Badgley Mischka by Badgley Mischka, 2006  Not so much skanky as skeezy.  Smells like overripe fruit.  Suggests a high degree of situational morality.
Dior Diorella   Tart citrus and sweaty, ripe skin.  Could be tennis.  Could just as easily be fucking.
Dior Miss Dior  The current version (“originale”) ain’t what she used to be but the senitment is there.
Les Nereides Fleur Poudree de Musc   What Americans think the French smell like.  Suggests foreskin.  OK, maybe I infer foreskin.
Hermes Eau d’Hermes   A light version of one of the better fake animalics.  Lived in without trying too hard.

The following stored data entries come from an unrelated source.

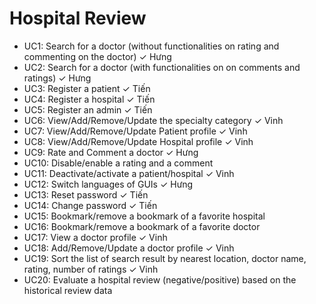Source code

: # Hospital Review

- UC1: Search for a doctor (without functionalities on rating and commenting on the doctor) ✓ Hưng
- UC2: Search for a doctor (with functionalities on on comments and ratings) ✓ Hưng
- UC3: Register a patient ✓ Tiến
- UC4: Register a hospital ✓ Tiến
- UC5: Register an admin ✓ Tiến
- UC6: View/Add/Remove/Update the specialty category ✓ Vinh
- UC7: View/Add/Remove/Update Patient profile ✓ Vinh
- UC8: View/Add/Remove/Update Hospital profile ✓ Vinh
- UC9: Rate and Comment a doctor ✓ Hưng
- UC10: Disable/enable a rating and a comment
- UC11: Deactivate/activate a patient/hospital ✓ Vinh
- UC12: Switch languages of GUIs ✓ Hưng
- UC13: Reset password ✓ Tiến
- UC14: Change password ✓ Tiến
- UC15: Bookmark/remove a bookmark of a favorite hospital
- UC16: Bookmark/remove a bookmark of a favorite doctor
- UC17: View a doctor profile ✓ Vinh
- UC18: Add/Remove/Update a doctor profile ✓ Vinh
- UC19: Sort the list of search result by nearest location, doctor name, rating, number of ratings ✓ Vinh
- UC20: Evaluate a hospital review (negative/positive) based on the historical review data

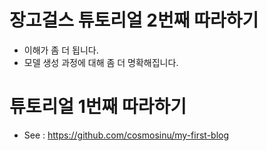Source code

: # 장고걸스 튜토리얼 2번째 따라하기
+ 이해가 좀 더 됩니다.
+ 모델 생성 과정에 대해 좀 더 명확해집니다.

# 튜토리얼 1번째 따라하기
+ See : https://github.com/cosmosinu/my-first-blog
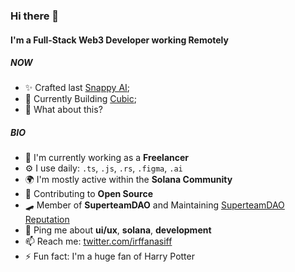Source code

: ### Hi there 👋

#### I'm a Full-Stack Web3 Developer working Remotely
##### NOW

- ✨ Crafted last [Snappy AI](https://snappy-plugin.net);
- 🥊 Currently Building [Cubic](https://twitter.com/_CUBIK);
- 🍑 What about this?

##### BIO

- 🏢 I'm currently working as a  **Freelancer**
- ⚙️ I use daily: `.ts`, `.js`, `.rs`, `.figma`, `.ai`
- 🌍 I'm mostly active within the **Solana Community**
- 🌱 Contributing to **Open Source**
- 🛹 Member of **SuperteamDAO** and Maintaining [SuperteamDAO Reputation](https://github.com/superteamDAO)
- 💬 Ping me about  **ui/ux**, **solana**, **development**
- 📫 Reach me: [twitter.com/irffanasiff](https://twitter.com/irffanasiff)
- ⚡️ Fun fact: I'm a huge fan of Harry Potter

Jean Dezpres Bal A Versailles   Animalic via the smell of hard rubber.
Justin Bieber Girlfriend  I shit you not. There’s a bit of Secretion Magnifique underneath all the kool-aid.
Kiehl’s Musk No 1   Nuzzling up to sweet scalp and hair.
L’Artisan Mon Numero 8   Gee, your crotch smell terrific.
Miller Harris l’Air de Rien   More stale than animalic.  Musk served as left-overs.
Paco Rabanne Tenere   ‘Pleasant skanky’ as in the coded phrase ‘pleaseantly confused’ we nurses use to describe unpredictable, disoriented people.  Orange blossom and musk with honey.
PG l’Ombre Fauve   Skank via hippy allusion.
Parfums d’Empire Musc Tonkin   All the best of skin on volume 10.
Serge Lutens a la Nuit   Jasmine with a crazy look in its eyes.
Serge Lutens Fleurs d’Orangers   The sweaty overlap of the NC-17 rated white flowers.
Serge Lutens Muscs Koublai Khan   Unwashed but not dirty.
YSL Kouros   A whore’s bath for men.